Can Some Foods Reduce the Risk of Cancer? Which ones do experts recommend?

By | November 27, 2023

According to the American Cancer Society, on average, more than one in three people in the United States will develop cancer at some point in their lives. And they say many of these cases are potentially preventable, including making changes to your diet.

Scientists have a good idea of ​​which foods you should avoid to reduce your risk of cancer, such as red and processed meats, “fast” or processed foods, alcohol and sugary drinks. But knowing what with Eating isn’t always simple, said Johanna Lampe, a cancer prevention researcher at the Fred Hutchinson Cancer Center in Seattle.

Dr. Many nutrition studies rely on people accurately remembering what they consumed up to a year ago, Lampe said. It’s hard to understand how foods alone can affect your health when they’re part of a larger diet, he said, adding that your lifestyle, environment, hormones and genes may also play a role.

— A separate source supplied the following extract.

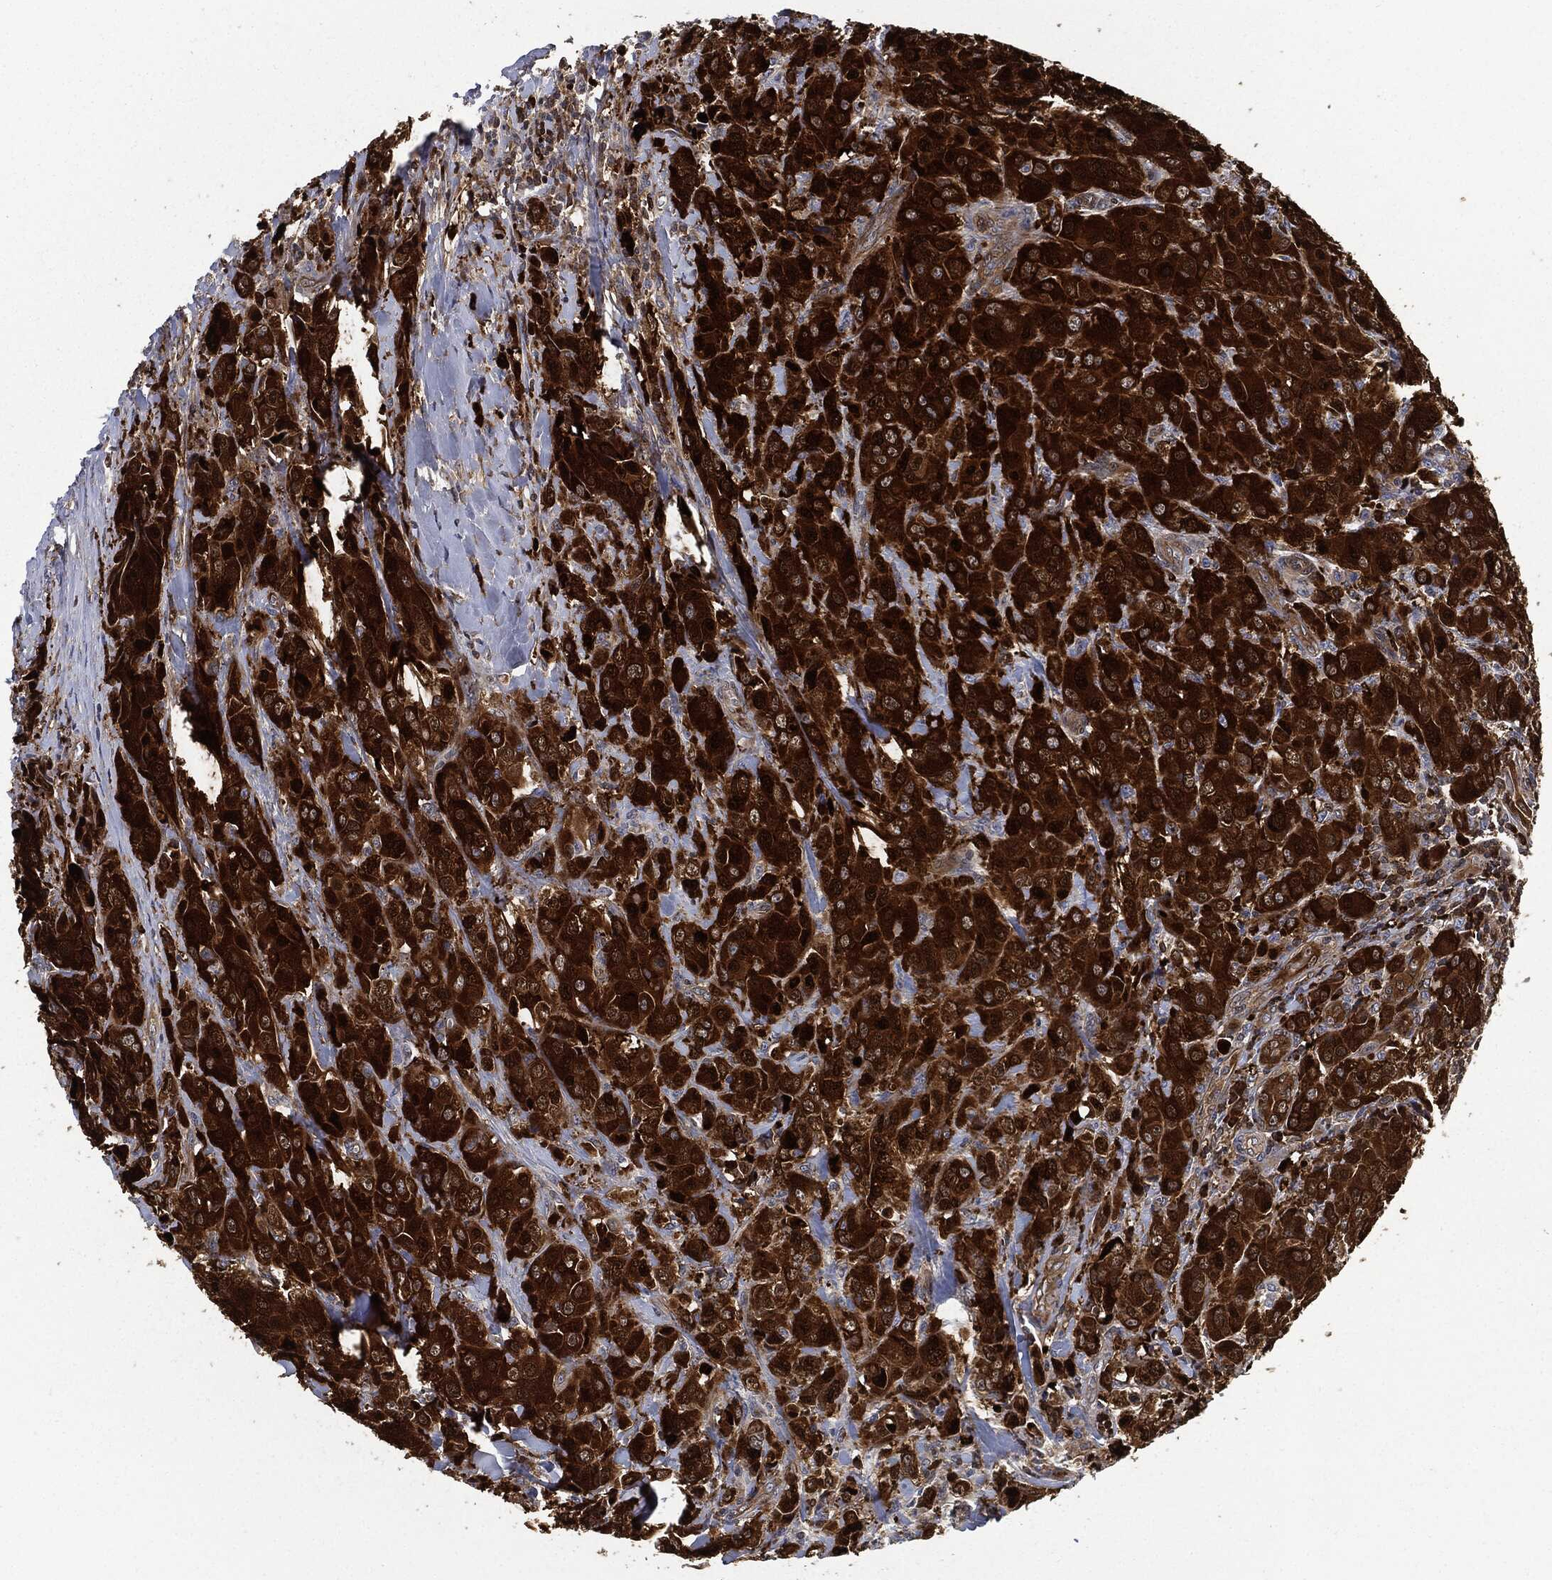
{"staining": {"intensity": "strong", "quantity": ">75%", "location": "cytoplasmic/membranous"}, "tissue": "breast cancer", "cell_type": "Tumor cells", "image_type": "cancer", "snomed": [{"axis": "morphology", "description": "Duct carcinoma"}, {"axis": "topography", "description": "Breast"}], "caption": "Protein staining demonstrates strong cytoplasmic/membranous expression in approximately >75% of tumor cells in breast cancer.", "gene": "PRDX2", "patient": {"sex": "female", "age": 43}}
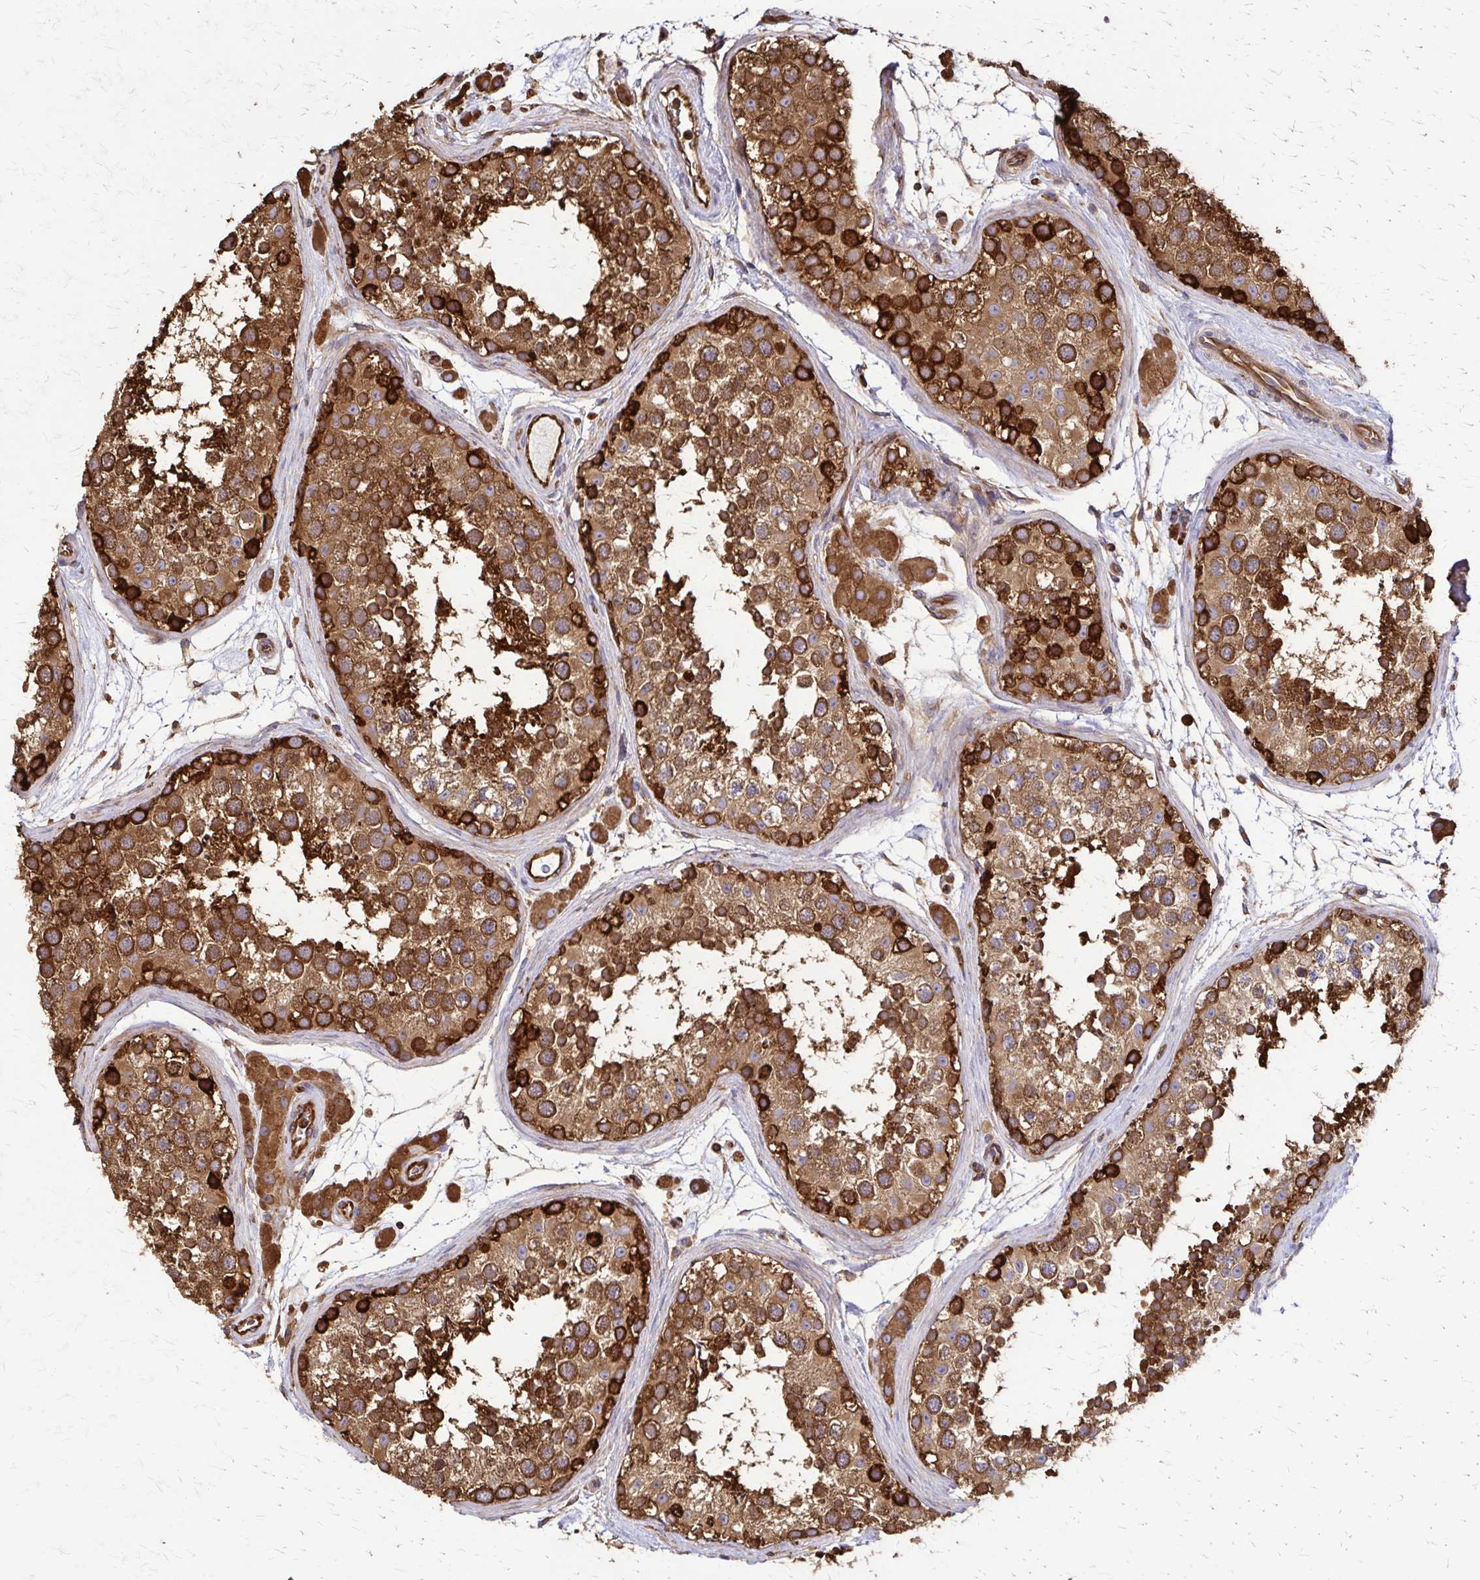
{"staining": {"intensity": "strong", "quantity": ">75%", "location": "cytoplasmic/membranous"}, "tissue": "testis", "cell_type": "Cells in seminiferous ducts", "image_type": "normal", "snomed": [{"axis": "morphology", "description": "Normal tissue, NOS"}, {"axis": "topography", "description": "Testis"}], "caption": "Protein analysis of normal testis exhibits strong cytoplasmic/membranous staining in approximately >75% of cells in seminiferous ducts. The staining was performed using DAB (3,3'-diaminobenzidine), with brown indicating positive protein expression. Nuclei are stained blue with hematoxylin.", "gene": "EEF2", "patient": {"sex": "male", "age": 41}}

Nigel Brockton, vice president of research at the American Institute for Cancer Research in Washington, D.C., said no food alone can prevent cancer. But following a healthy diet seems to reduce the risk, he said.

Here are some foods that experts say are worth adding to your plate.

Dr. Cruciferous vegetables like broccoli, brussels sprouts, cauliflower and cabbage are rich sources of isothiocyanates, plant compounds that help our cells clear toxins and repair themselves and are crucial for cancer prevention, Lampe said.

He added that broccoli sprouts, for example, are rich in the isothiocyanate sulforaphane, which can strengthen our body’s natural defenses against daily damage to cells. The compound has been associated with protection against several types of cancer, including prostate, breast, bladder and colorectal cancer.

Research shows that consuming more than four or five servings of cruciferous vegetables per week is associated with a reduced risk of cancer and other chronic conditions.

Research shows that tomatoes have long been linked to a reduced risk of prostate cancer, thanks to their abundant stores of lycopene, a powerful antioxidant that gives tomatoes their red color.

But Nancy Moran, an assistant professor of nutrition at Baylor College of Medicine in Houston, said lycopene may be just one of many compounds in tomatoes that help defend against prostate cancer. Limited research has found that lycopene may also protect against other cancers, such as breast, lung, and colorectal.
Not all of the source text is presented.